Marginal and Joint Probability

In real-world data, we are rarely interested in just a single variable. Instead, we want to know how multiple variables interact. Joint probability allows us to calculate the likelihood of multiple events occurring simultaneously, while marginal probability allows us to isolate the behavior of a single variable from a larger, multi-variable distribution. These two concepts form the foundational rules of probability algebra in machine learning. We will cover joint distributions, marginalization via the sum rule, latent variable models, and product and chain rules.

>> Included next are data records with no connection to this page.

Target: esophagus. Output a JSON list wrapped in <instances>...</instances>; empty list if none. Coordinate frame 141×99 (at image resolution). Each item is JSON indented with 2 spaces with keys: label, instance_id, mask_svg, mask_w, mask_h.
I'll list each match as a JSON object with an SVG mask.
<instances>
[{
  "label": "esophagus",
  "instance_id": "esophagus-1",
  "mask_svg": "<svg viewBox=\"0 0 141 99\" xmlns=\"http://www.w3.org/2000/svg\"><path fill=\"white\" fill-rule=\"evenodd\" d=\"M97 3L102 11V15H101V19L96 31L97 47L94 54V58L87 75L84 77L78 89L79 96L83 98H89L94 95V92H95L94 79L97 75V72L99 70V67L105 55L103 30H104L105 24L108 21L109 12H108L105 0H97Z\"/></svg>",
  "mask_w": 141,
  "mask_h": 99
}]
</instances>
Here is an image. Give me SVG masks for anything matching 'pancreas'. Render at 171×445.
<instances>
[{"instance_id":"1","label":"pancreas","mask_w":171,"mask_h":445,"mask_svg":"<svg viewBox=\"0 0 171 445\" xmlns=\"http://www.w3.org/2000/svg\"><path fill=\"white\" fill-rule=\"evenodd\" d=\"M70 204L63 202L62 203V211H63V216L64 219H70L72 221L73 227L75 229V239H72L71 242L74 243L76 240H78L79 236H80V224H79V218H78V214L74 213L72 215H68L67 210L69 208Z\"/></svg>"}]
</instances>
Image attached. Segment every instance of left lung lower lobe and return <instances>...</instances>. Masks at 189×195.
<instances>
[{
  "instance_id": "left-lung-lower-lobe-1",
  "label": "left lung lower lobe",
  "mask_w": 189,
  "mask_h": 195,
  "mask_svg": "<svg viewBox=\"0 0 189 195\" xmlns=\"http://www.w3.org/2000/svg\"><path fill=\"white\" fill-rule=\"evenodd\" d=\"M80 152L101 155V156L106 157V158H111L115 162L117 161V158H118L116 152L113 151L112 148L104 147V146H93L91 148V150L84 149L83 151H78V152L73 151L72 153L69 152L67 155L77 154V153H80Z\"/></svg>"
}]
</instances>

Joint Probability Distributions

Joint probability measures the likelihood of two or more random variables taking specific values simultaneously. The mathematical representation differs for discrete and continuous variables.

Joint PMFs and PDFs

For discrete variables, the joint PMF is $P(X=x, Y=y)$, representing the probability that both events occur. For continuous variables, the joint PDF is $f(x, y)$, representing a three-dimensional probability density surface. The volume under the joint PDF surface must sum to 1:

$$\int_{-\infty}^{\infty} \int_{-\infty}^{\infty} f(x, y) dx dy = 1$$

High-Dimensional Joint Distributions

In deep learning, an image is represented as a single sample from a high-dimensional joint distribution over thousands of pixel variables: $P(X_1, X_2, \dots, X_D)$. Generative modeling aims to learn this complex joint distribution to sample new, realistic images.

Marginal Probability & The Sum Rule

Marginal probability is the probability of a single event occurring, irrespective of the outcomes of other variables in the system. We compute it through a process called marginalization.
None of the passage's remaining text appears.